# Canon or Nikon or Panasonic or Olympus



## Anynamehere (May 23, 2017)

Hello! Choosing new camera, have chosen the ones that suits me the most from different brands, but don't know how to compare different brands between each other, so ask for you kind help

Canon EOS M10 15-45mm IS STM Kit
Nikon 1 J5 10-30mm VR PD-Zoom Kit
Panasonic Lumix DMC-GF7 G Vario 14-42mm Kit
Olympus PEN E-PL7 14-42mm Pancake Zoom Kit
Taking photos mostly during travellings, so sometimes need to take quick shot, sometimes inside with not so good light.

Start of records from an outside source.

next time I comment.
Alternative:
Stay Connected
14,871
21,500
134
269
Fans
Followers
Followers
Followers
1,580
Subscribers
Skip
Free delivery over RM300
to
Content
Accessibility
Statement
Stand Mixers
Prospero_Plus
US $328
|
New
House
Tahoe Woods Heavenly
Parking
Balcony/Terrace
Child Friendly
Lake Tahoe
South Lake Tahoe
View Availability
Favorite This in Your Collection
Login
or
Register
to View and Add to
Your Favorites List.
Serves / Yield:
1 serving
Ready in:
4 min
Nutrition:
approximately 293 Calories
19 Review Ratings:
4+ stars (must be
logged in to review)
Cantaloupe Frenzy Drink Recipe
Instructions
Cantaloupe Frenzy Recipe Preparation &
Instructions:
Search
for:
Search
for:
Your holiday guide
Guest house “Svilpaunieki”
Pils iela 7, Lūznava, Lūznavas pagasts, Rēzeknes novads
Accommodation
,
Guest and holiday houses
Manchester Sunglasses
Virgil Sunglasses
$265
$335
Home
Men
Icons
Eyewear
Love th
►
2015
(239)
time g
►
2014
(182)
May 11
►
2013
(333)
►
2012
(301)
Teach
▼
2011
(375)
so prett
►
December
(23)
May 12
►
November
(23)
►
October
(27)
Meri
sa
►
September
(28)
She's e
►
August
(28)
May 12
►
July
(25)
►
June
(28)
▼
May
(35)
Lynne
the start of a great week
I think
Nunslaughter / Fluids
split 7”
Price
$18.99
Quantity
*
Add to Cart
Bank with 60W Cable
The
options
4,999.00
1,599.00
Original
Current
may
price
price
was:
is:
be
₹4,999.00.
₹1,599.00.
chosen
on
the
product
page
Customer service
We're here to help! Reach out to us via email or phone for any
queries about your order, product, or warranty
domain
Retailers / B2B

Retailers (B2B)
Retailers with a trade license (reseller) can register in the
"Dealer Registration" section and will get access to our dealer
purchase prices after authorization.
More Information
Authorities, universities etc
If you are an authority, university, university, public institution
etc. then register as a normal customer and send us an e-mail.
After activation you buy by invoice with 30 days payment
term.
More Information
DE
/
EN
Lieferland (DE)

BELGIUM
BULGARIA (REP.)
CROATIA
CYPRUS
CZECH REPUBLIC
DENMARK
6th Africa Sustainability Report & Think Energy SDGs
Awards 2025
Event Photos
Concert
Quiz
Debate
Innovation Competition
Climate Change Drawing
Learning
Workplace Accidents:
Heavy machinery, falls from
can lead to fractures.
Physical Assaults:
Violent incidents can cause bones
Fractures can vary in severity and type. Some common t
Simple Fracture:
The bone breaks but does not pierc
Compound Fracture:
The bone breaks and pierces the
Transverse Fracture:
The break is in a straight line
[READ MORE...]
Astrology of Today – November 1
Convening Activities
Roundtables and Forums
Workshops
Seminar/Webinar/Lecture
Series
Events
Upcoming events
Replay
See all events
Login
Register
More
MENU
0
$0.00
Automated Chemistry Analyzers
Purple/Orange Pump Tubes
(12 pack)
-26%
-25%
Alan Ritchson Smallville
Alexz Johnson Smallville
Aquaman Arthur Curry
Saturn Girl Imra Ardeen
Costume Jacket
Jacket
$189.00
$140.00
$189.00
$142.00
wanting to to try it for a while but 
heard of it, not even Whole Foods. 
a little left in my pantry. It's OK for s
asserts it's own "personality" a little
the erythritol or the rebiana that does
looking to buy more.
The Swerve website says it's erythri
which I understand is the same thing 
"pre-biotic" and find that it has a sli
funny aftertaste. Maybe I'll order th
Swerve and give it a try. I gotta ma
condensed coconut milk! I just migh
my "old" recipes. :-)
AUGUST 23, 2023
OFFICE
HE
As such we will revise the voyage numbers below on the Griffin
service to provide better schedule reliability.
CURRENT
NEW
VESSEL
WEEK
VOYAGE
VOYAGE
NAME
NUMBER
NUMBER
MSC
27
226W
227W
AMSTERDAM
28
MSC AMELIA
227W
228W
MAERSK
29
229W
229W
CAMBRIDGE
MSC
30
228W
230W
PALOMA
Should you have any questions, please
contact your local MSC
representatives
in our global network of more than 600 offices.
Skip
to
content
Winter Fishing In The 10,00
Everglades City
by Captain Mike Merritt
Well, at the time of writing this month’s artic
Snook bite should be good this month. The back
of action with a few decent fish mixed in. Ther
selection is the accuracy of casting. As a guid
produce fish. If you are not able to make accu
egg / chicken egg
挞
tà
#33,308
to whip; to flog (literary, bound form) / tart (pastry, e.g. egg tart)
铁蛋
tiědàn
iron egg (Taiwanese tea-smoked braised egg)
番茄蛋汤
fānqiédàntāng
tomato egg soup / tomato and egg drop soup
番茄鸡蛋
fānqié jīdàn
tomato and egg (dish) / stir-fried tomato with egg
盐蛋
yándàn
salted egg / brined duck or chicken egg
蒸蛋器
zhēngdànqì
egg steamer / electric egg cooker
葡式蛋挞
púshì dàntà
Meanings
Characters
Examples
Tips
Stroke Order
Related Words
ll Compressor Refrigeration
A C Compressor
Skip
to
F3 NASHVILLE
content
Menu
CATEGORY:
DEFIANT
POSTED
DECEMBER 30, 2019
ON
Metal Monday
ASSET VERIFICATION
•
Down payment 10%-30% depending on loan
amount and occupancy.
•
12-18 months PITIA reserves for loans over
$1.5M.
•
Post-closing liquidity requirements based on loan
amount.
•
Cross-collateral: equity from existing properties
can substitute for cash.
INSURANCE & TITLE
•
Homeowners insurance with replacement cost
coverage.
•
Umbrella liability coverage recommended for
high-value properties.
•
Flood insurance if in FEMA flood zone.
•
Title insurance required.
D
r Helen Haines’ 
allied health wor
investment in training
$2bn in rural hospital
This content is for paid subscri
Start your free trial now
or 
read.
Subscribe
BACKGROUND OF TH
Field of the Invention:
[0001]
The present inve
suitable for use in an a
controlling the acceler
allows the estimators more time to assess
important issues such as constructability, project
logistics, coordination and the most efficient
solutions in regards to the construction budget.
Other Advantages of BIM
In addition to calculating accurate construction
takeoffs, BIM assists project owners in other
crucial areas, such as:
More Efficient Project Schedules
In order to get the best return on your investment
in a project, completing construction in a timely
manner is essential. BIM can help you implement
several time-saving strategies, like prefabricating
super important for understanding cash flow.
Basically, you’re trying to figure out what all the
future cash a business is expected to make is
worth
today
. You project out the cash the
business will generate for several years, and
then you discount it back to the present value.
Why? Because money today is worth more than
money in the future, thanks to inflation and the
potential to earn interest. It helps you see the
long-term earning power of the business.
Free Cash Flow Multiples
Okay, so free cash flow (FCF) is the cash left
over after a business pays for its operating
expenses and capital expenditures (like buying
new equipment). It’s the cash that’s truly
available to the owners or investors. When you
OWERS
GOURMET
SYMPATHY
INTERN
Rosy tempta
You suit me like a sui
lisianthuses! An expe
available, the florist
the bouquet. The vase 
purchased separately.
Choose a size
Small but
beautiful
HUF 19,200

IN Canon also was looking at Canon EOS M3 15-45 IS STM, but not sure that the difference in matrix and better focusing comparing to M10 worse difference in the price..
Thanks in advance for any advise!


----------



## beagle100 (May 24, 2017)

Anynamehere said:


> Hello! Choosing new camera, have chosen the ones that suits me the most from different brands, but don't know how to compare different brands between each other, so ask for you kind help
> 
> Canon EOS M10 15-45mm IS STM Kit
> Nikon 1 J5 10-30mm VR PD-Zoom Kit
> ...



Go to a store and try them out.  They all have different features with different prices and different selection of lens. Stores like Best Buy allow a 15 day return policy.   I would pick Canon (perhaps a later model) but primarily because I can use my older Canon lens. 
*www.flickr.com/photos/mmirrorless*


----------



## fmw (May 26, 2017)

None of the above.  Fujifilm.  Alternative options would be Sony and Olympus.  If I had to choose one yours I guess I would go with Panasonic.


----------